The album's warm opener, "Connected by Love", is one of the more familiar anthems which White is known for, and allows listeners to strap in while they listen to White's captivating words. The gospel-infused chorus and message makes this one of the strongest openers on any of White's albums and infuses a sense of universality and human condition which can speak to anyone in any walk of life. "Why Walk A Dog" follows with a slow hip-hop-like beat and dark blues angst, and one of the many fascinating guitar lines in the album. What's amazing about White is his ability to always keep things interesting with his guitar, and it never ceases to amaze me the amount of musical ideas and solos that are displayed in this album. "Corporation" is the first all out funk number from White, with serious festival and jazz vibes, and the first chance the listener gets to hear White's assembled band of sessions musicians feeling their own groove on this track. White calls out that he feels like starting a corporation and repeatedly asks the listeners "Who's with me" between insane screams, high-pitched squeals, and guitar riffs, and it's this high energy in "Corporation" which makes his invitation all the more compelling to want to tune into his musical movement and sync your body to grooviness of it all. Other tracks, like "Ice Station Zebra" and "Respect Commander" show White's desire for funky, bluesy experimentation, while "Over and Over and Over" gives listeners another accessible yet incredible hard rock anthem with White's signature garage rock flair. There are several spoken word compositions nestled in between the main body of tracks which are somewhat hit-and-miss, but they have an air of tongue-in-cheekiness that reveals a rare side of White. For some, this might be too drastic of a tonal shift, but for others it can be refreshing to hear a humorous, not-to-be-taken-seriously aside on the album, but ultimately it comes down to personal taste. Personally, I think that it can be a strength to reveal that one doesn't take themselves too seriously during the creative process, as if channeling Frank Zappa in terms of experimentation and absurdity. "Humoresque", the albums closer, sounds like a a songwriting session with Paul McCartney as it takes Boarding House Reach in for a soft landing.
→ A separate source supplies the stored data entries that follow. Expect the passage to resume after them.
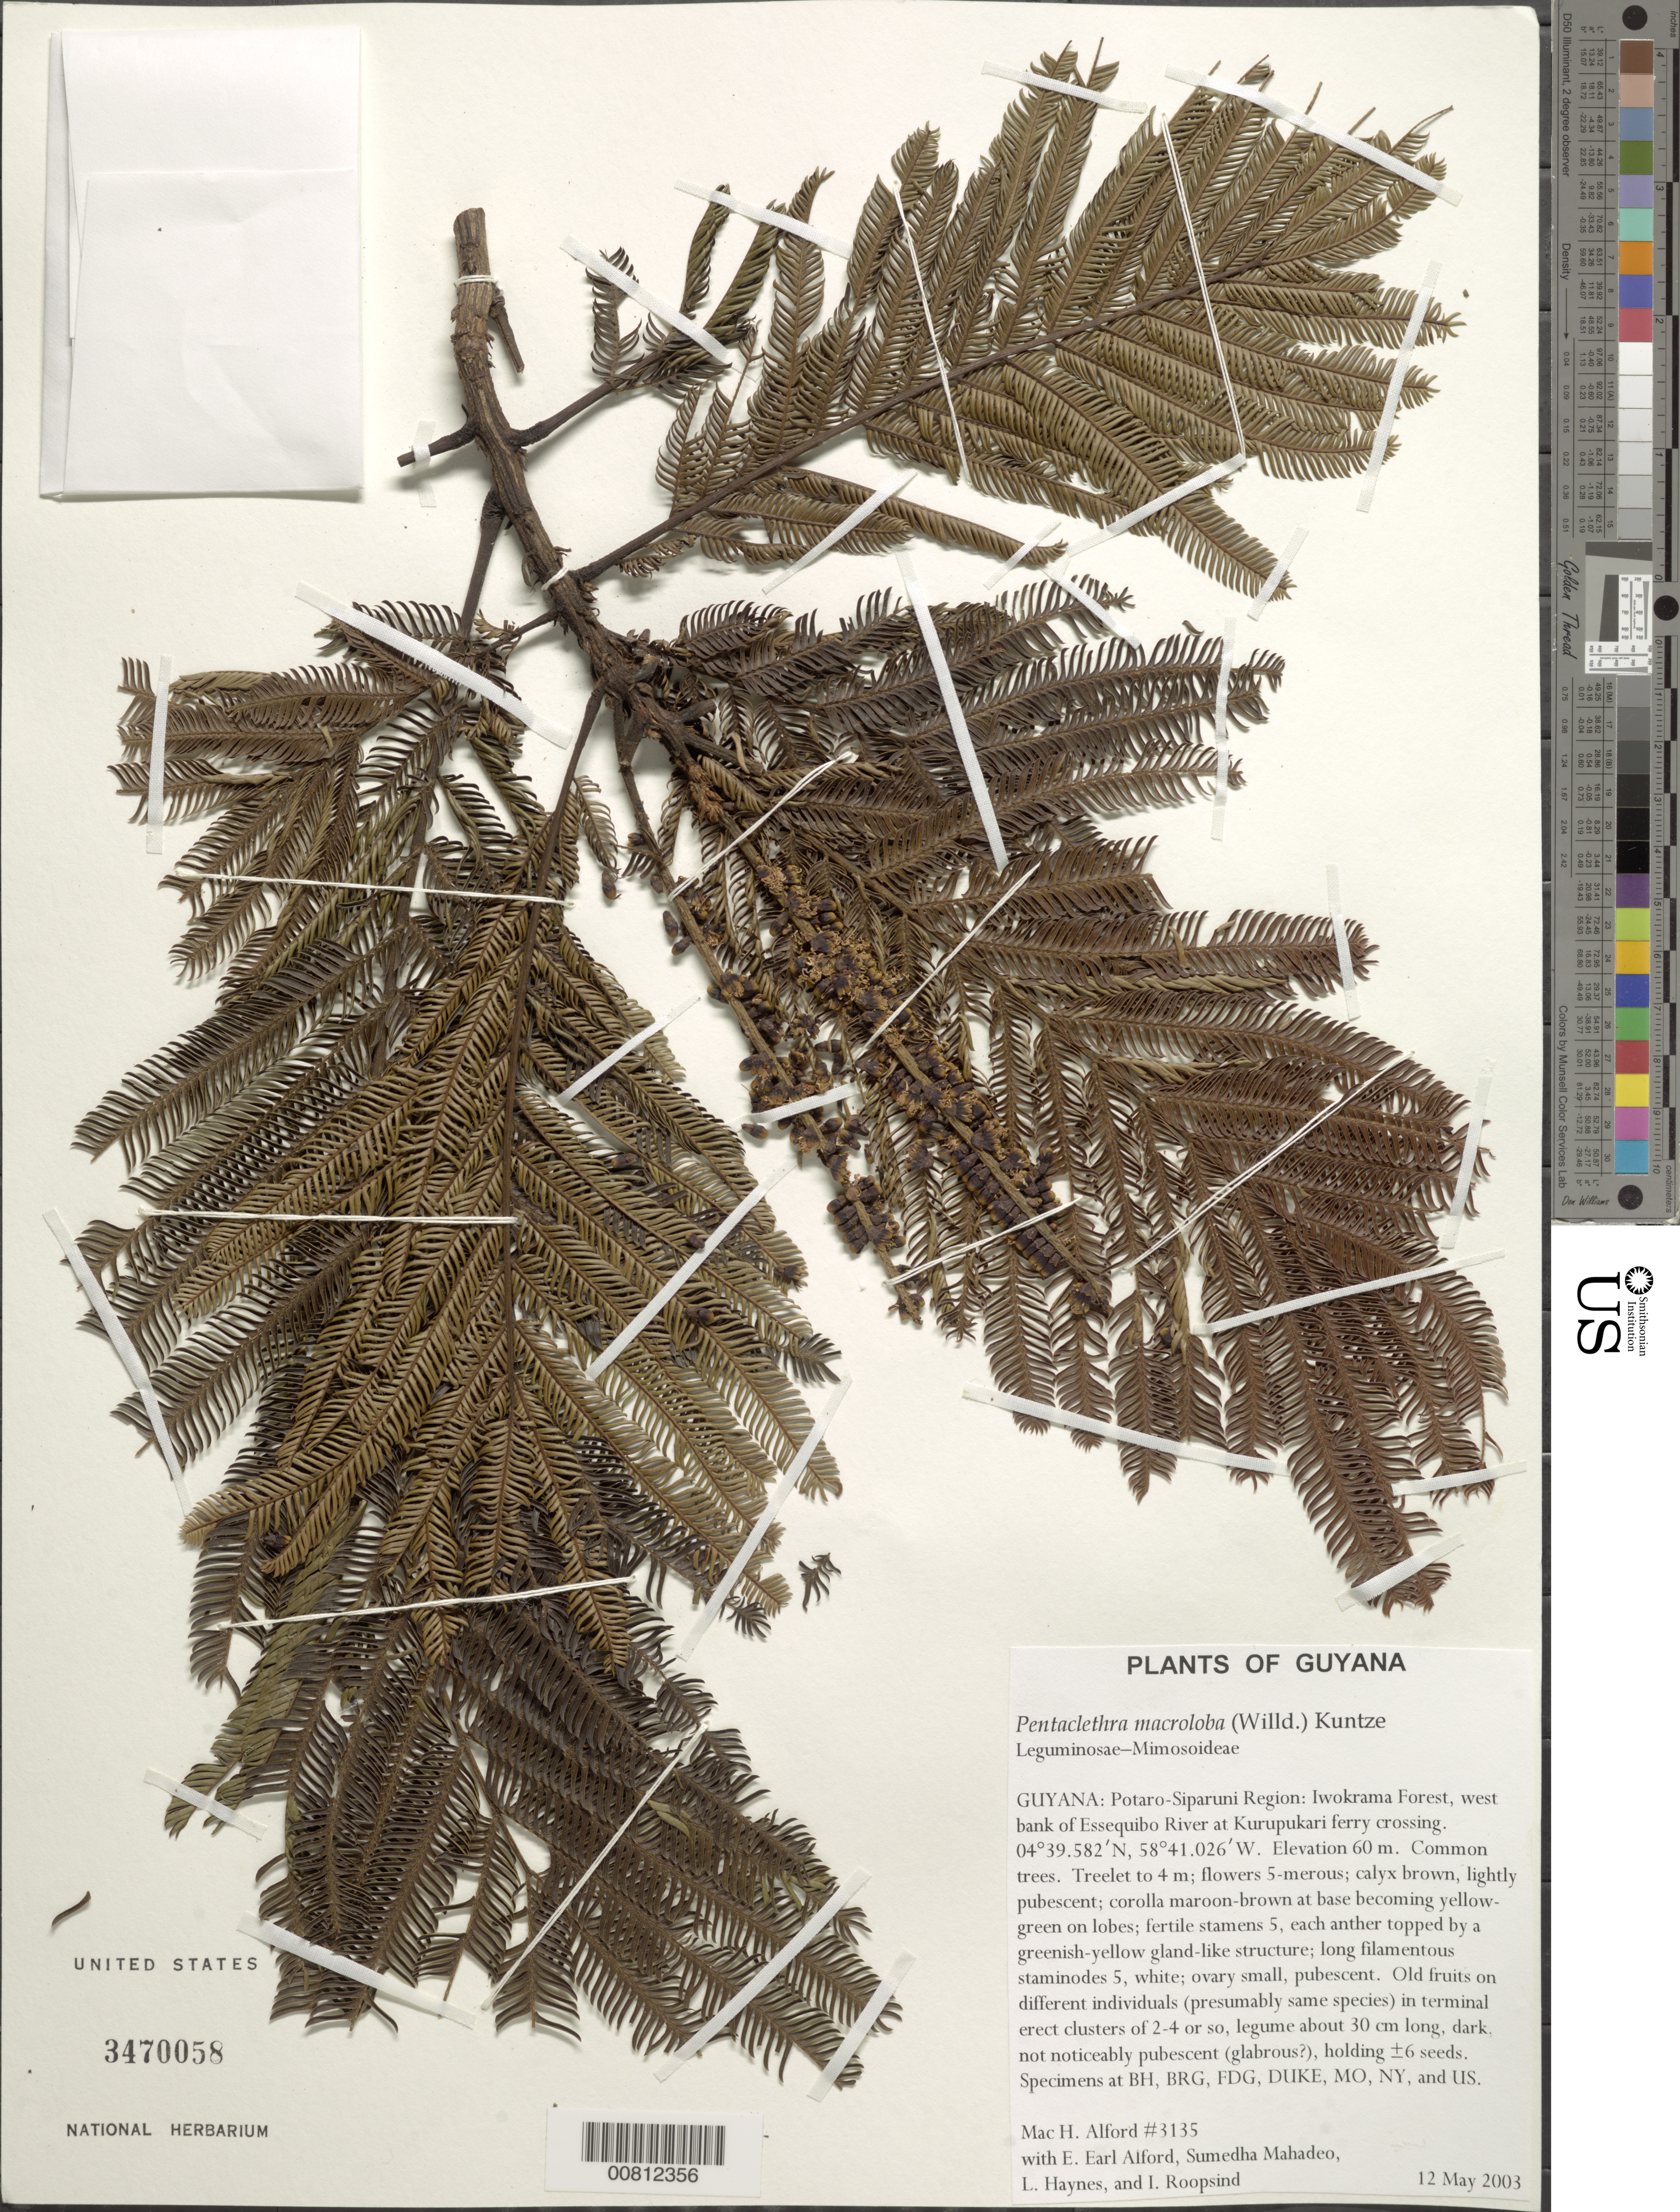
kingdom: Plantae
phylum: Tracheophyta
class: Magnoliopsida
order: Fabales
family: Fabaceae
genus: Pentaclethra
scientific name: Pentaclethra macroloba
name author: (Willd.) Kuntze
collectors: M. H. Alford, E. Alford, S. Mahadeo, L. Haynes & I. Roopsind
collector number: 3135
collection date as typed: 12-May-03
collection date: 2003-05-12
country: Guyana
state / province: Potaro-Siparuni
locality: Iwokrama Forest, west bank of Essequibo River at Kurupukari ferry crossing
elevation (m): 60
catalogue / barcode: US 3470058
Boarding House Reach is nearly perfect, with exception for the spoken word pieces, which are up to interpretation for each listener. The genre bending, in addition to the thought provoking artwork featuring Jack White's face, gender-ambiguous in a cloud of blue, a repeated color throughout each of his solo albums and music videos, makes for an accurate reflection of current times, as everything becomes more obscured with gender rules and everything, even in music, is borrowing and mixing and coexisting as a futurist blend of culture. Boarding House Reach will remain a compelling listen for many years to come, and come to be known as a defining album and one of the strongest to date of Jack White's solo career.